───── Task input ─────

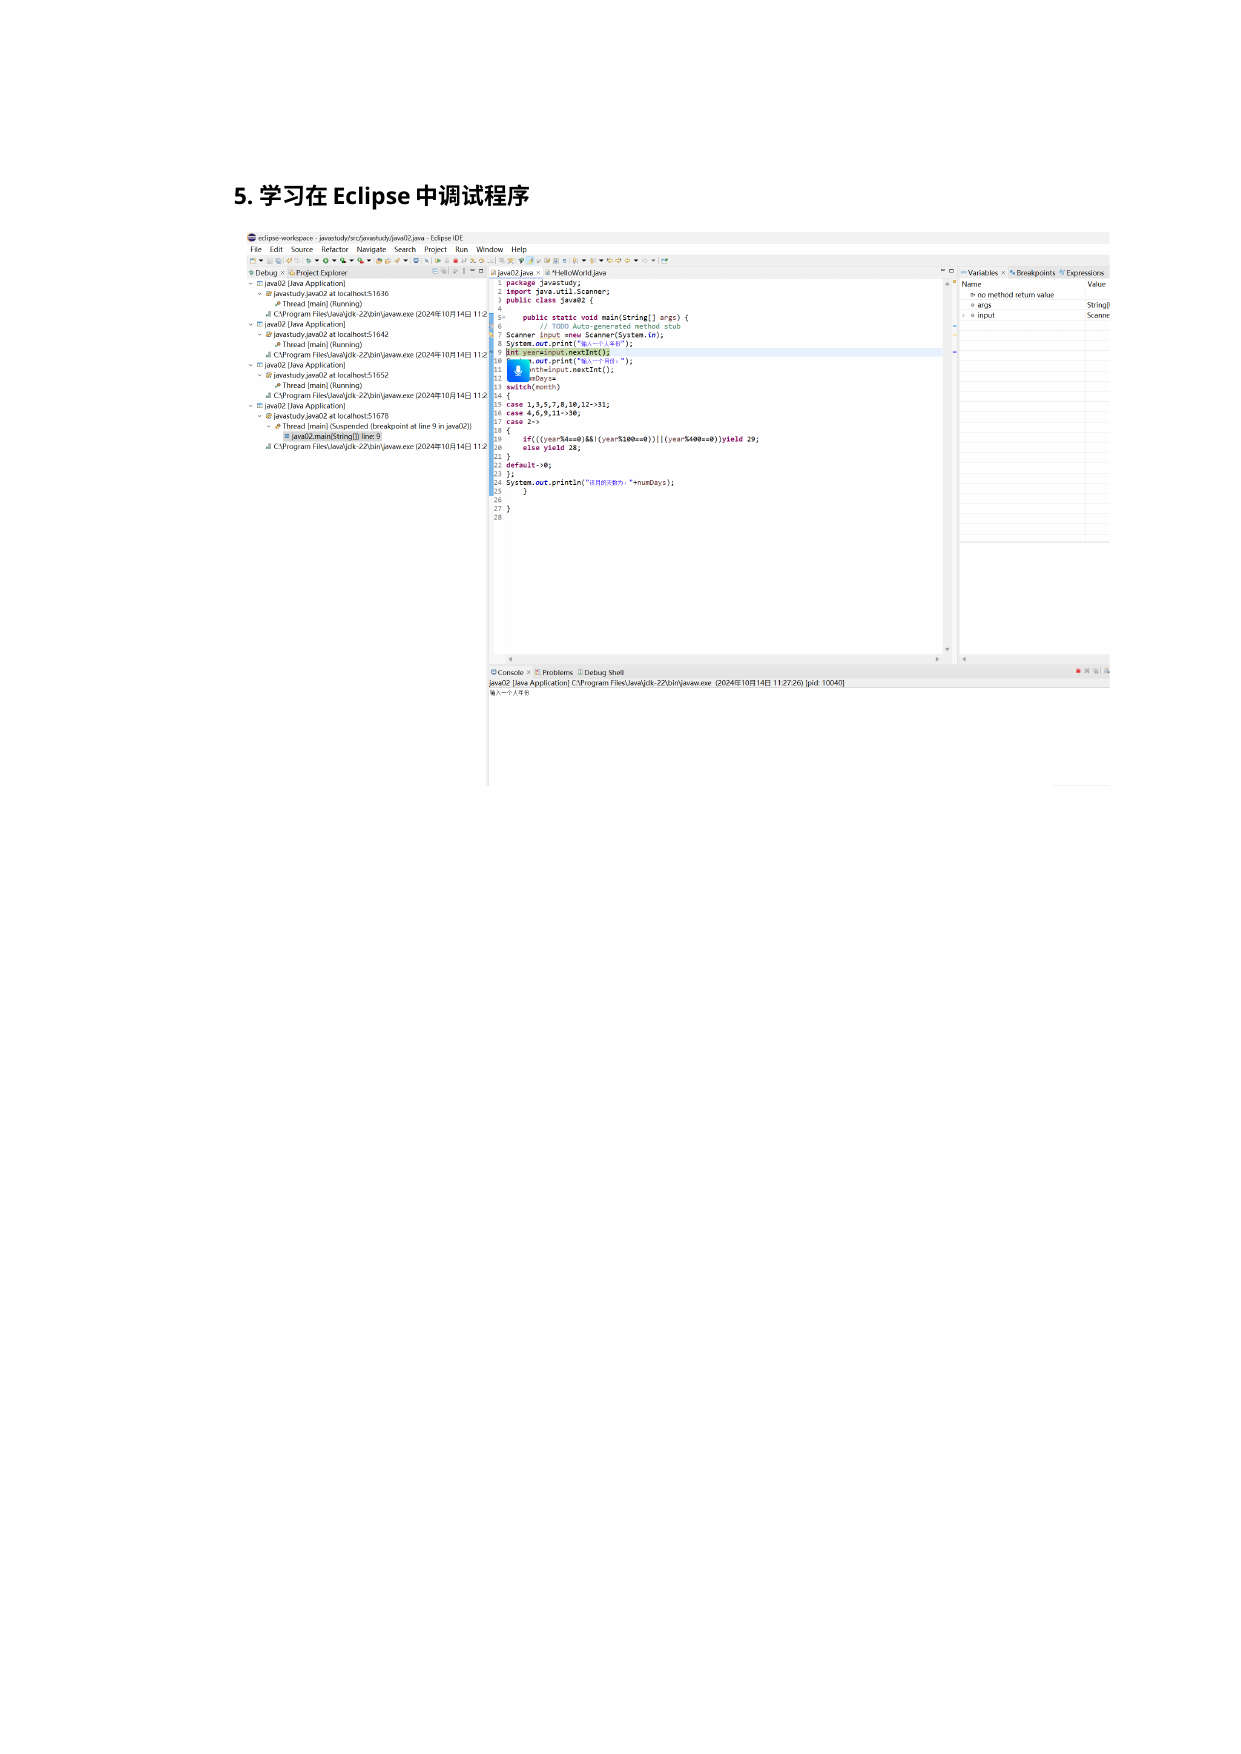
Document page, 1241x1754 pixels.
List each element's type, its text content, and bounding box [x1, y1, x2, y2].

list 5. 学习在Eclipse中调试程序 [187, 162, 1053, 227]
picture [246, 232, 1110, 786]
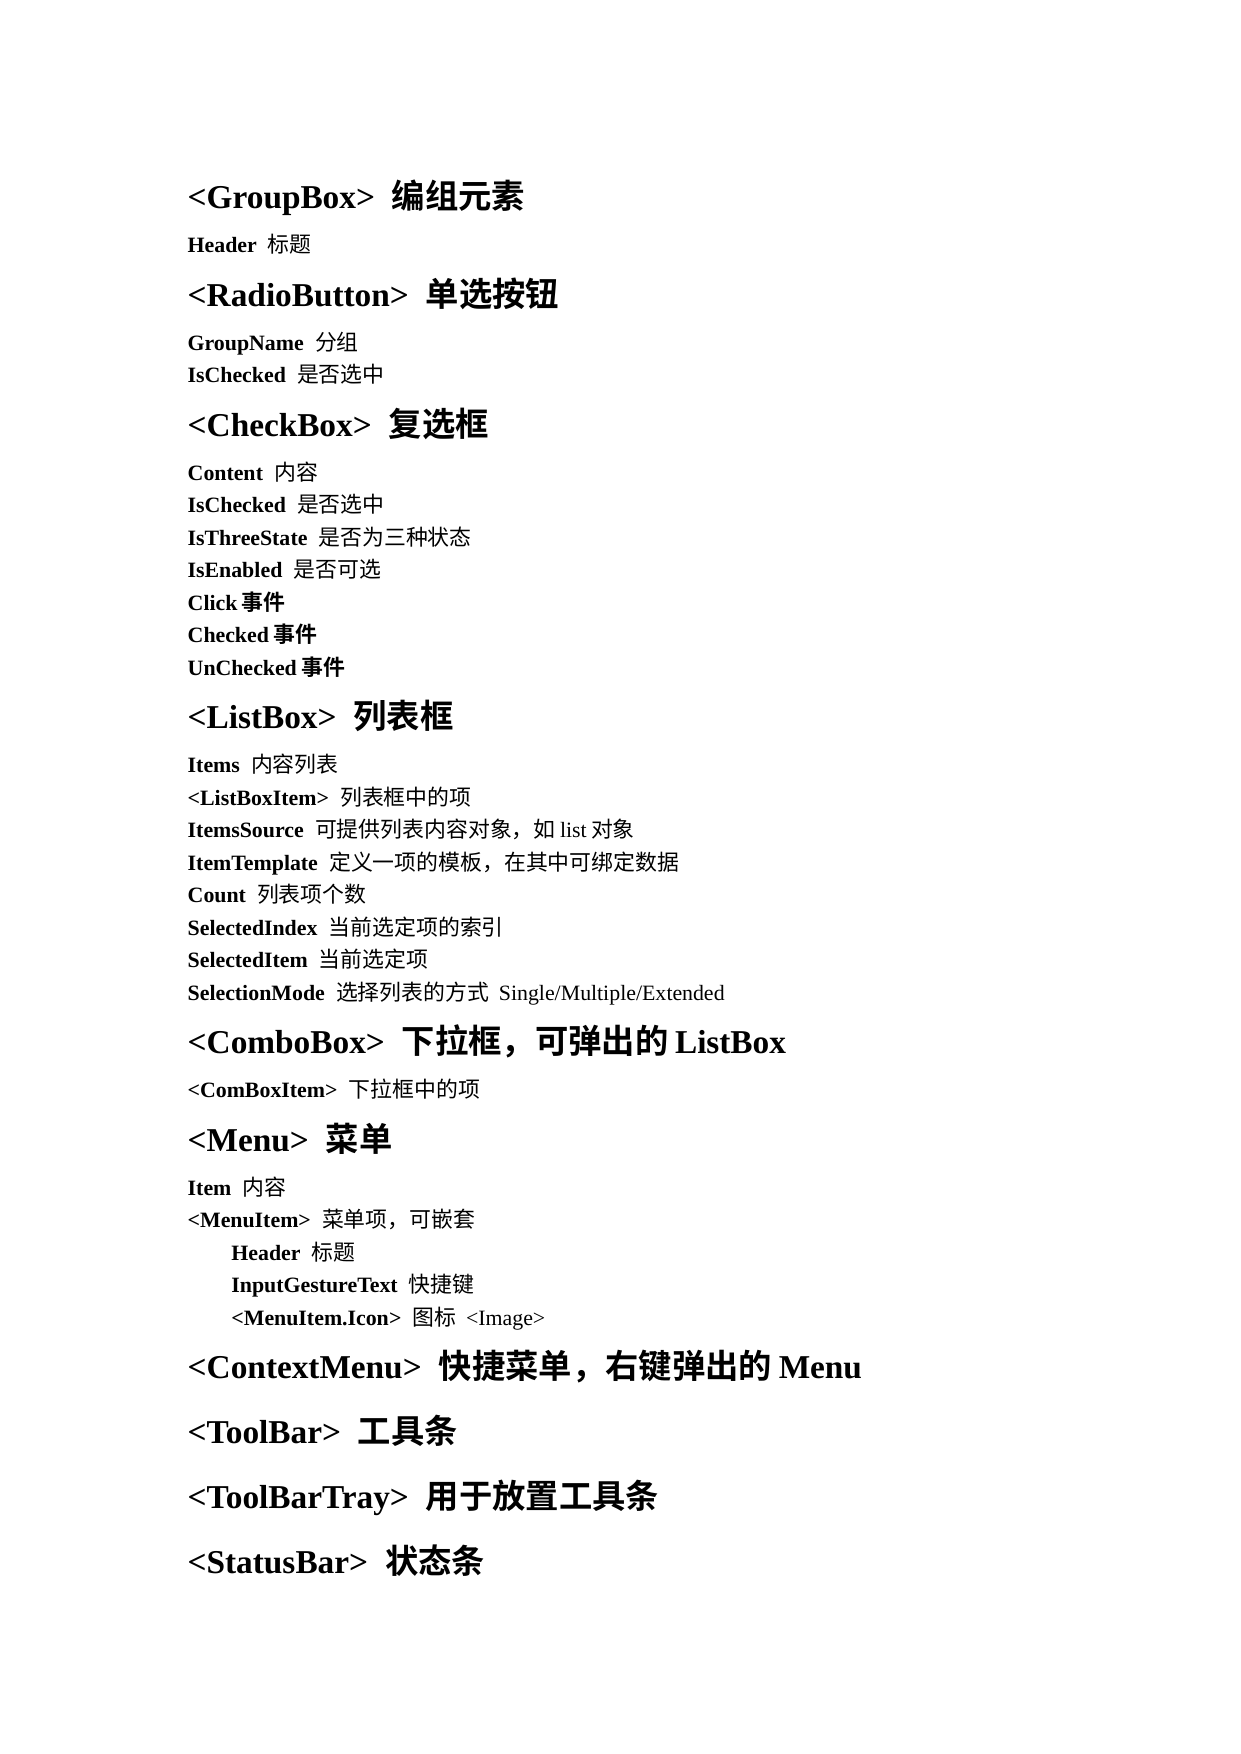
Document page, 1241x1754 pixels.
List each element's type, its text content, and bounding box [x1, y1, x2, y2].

text ItemsSource 可提供列表内容对象，如list对象 [187, 812, 1053, 844]
text SelectionMode 选择列表的方式 Single/Multiple/Extended [187, 974, 1053, 1007]
text <ToolBar> 工具条 [187, 1397, 1053, 1462]
text <ComboBox> 下拉框，可弹出的ListBox [187, 1007, 1053, 1072]
text ItemTemplate 定义一项的模板，在其中可绑定数据 [187, 844, 1053, 877]
text IsChecked 是否选中 [187, 487, 1053, 519]
text SelectedIndex 当前选定项的索引 [187, 909, 1053, 942]
text Click事件 [187, 584, 1053, 617]
text <MenuItem> 菜单项，可嵌套 [187, 1202, 1053, 1234]
text Content 内容 [187, 454, 1053, 487]
text Items 内容列表 [187, 747, 1053, 779]
text IsThreeState 是否为三种状态 [187, 519, 1053, 552]
text GroupName 分组 [187, 324, 1053, 357]
text <ListBox> 列表框 [187, 682, 1053, 747]
text <ComBoxItem> 下拉框中的项 [187, 1072, 1053, 1104]
text Item 内容 [187, 1169, 1053, 1202]
text <RadioButton> 单选按钮 [187, 259, 1053, 324]
text SelectedItem 当前选定项 [187, 942, 1053, 974]
text <ListBoxItem> 列表框中的项 [187, 779, 1053, 812]
text <StatusBar> 状态条 [187, 1527, 1053, 1592]
text Checked事件 [187, 617, 1053, 649]
text <ToolBarTray> 用于放置工具条 [187, 1462, 1053, 1527]
text <Menu> 菜单 [187, 1104, 1053, 1169]
text <GroupBox> 编组元素 [187, 162, 1053, 227]
text Header 标题 [187, 227, 1053, 259]
text IsEnabled 是否可选 [187, 552, 1053, 584]
text InputGestureText 快捷键 [187, 1267, 1053, 1299]
text UnChecked事件 [187, 649, 1053, 682]
text <CheckBox> 复选框 [187, 389, 1053, 454]
text <MenuItem.Icon> 图标 <Image> [187, 1299, 1053, 1332]
text Header 标题 [187, 1234, 1053, 1267]
text <ContextMenu> 快捷菜单，右键弹出的Menu [187, 1332, 1053, 1397]
text IsChecked 是否选中 [187, 357, 1053, 389]
text Count 列表项个数 [187, 877, 1053, 909]
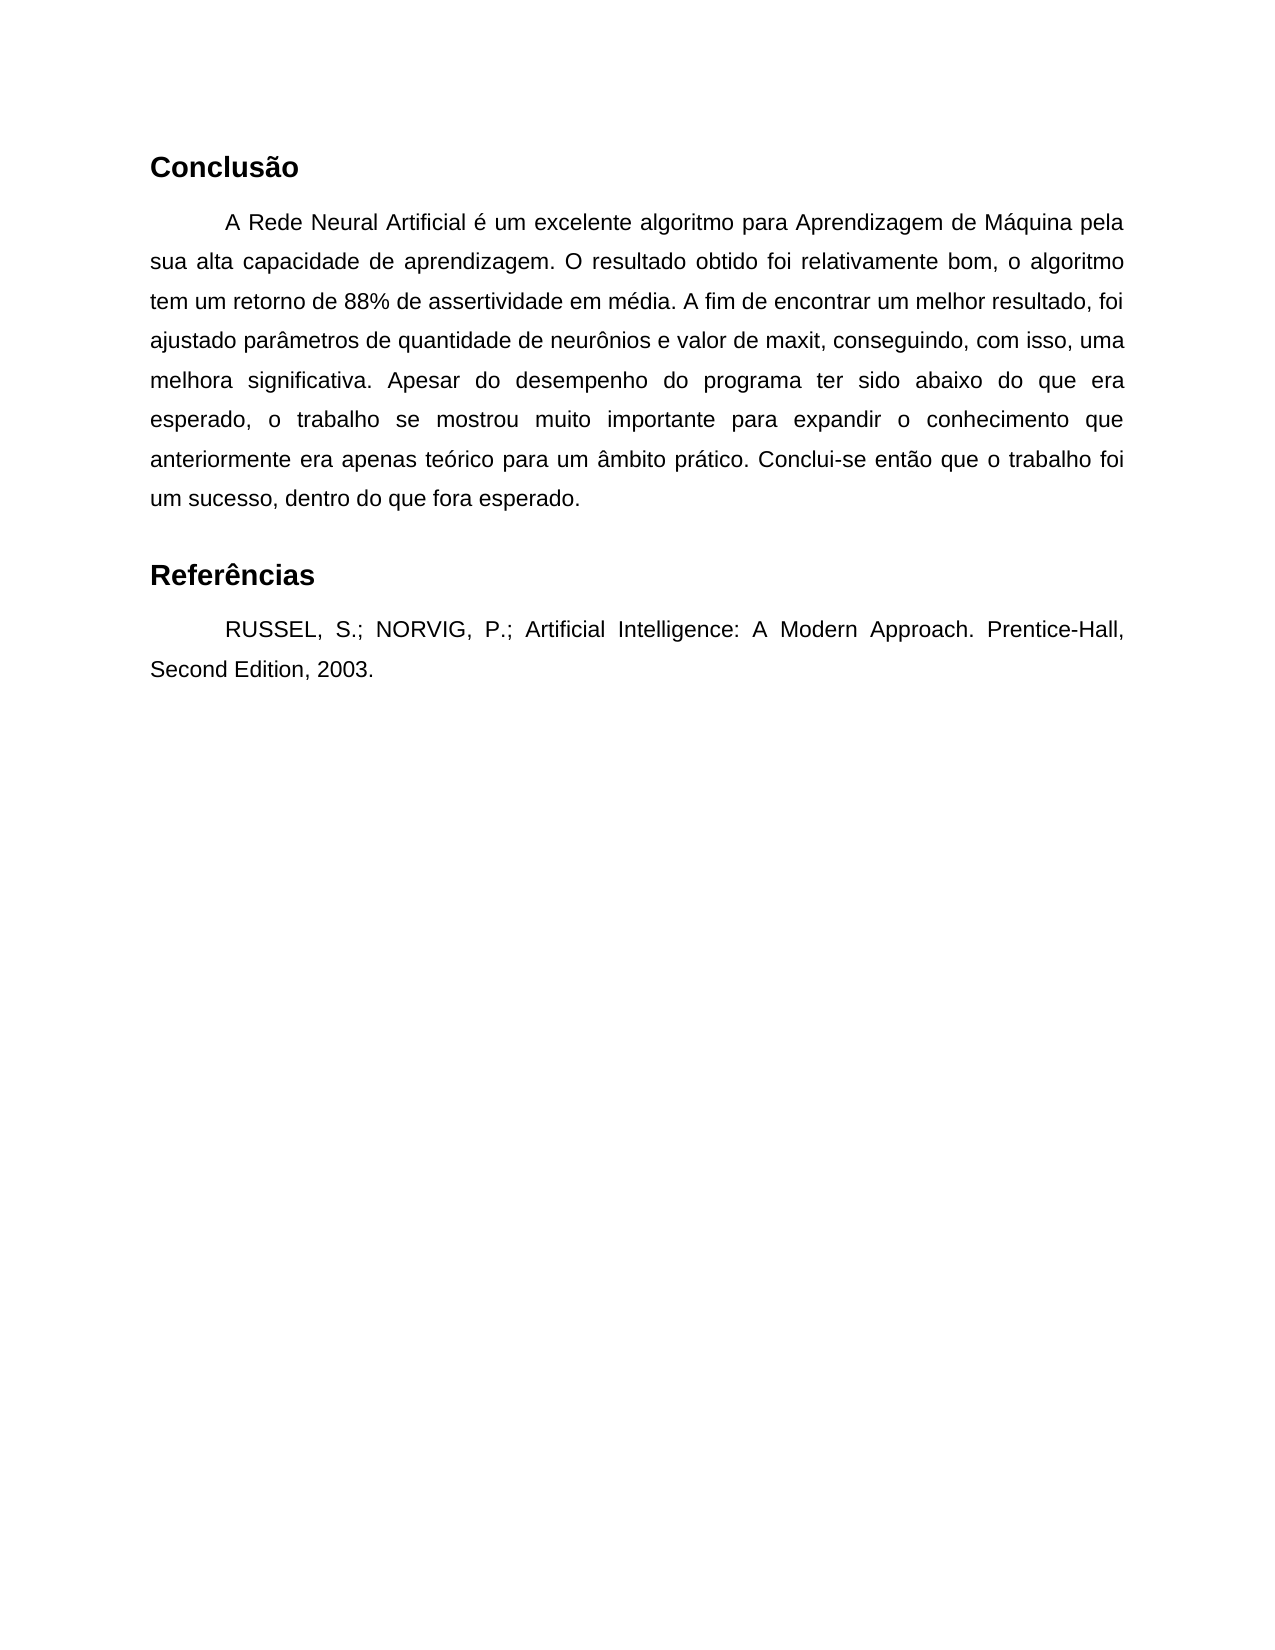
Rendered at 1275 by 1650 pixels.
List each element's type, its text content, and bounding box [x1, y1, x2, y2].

subtitle Referências [150, 558, 1125, 591]
text A Rede Neural Artificial é um excelente algoritmo para Aprendizagem de Máquina pela sua alta capacidade de aprendizagem. O resultado obtido foi relativamente bom, o algoritmo tem um retorno de 88% de assertividade em média. A fim de encontrar um melhor resultado, foi ajustado parâmetros de quantidade de neurônios e valor de maxit, conseguindo, com isso, uma melhora significativa. Apesar do desempenho do programa ter sido abaixo do que era esperado, o trabalho se mostrou muito importante para expandir o conhecimento que anteriormente era apenas teórico para um âmbito prático. Conclui-se então que o trabalho foi um sucesso, dentro do que fora esperado. [150, 209, 1125, 511]
subtitle Conclusão [150, 150, 1125, 183]
text RUSSEL, S.; NORVIG, P.; Artificial Intelligence: A Modern Approach. Prentice-Hall, Second Edition, 2003. [150, 616, 1125, 682]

─────

[Problem statement] Gather each line from the entries above that includes the word "IsChecked".

[Exercise result]
text IsChecked 是否选中 [187, 487, 1053, 519]
text IsChecked 是否选中 [187, 357, 1053, 389]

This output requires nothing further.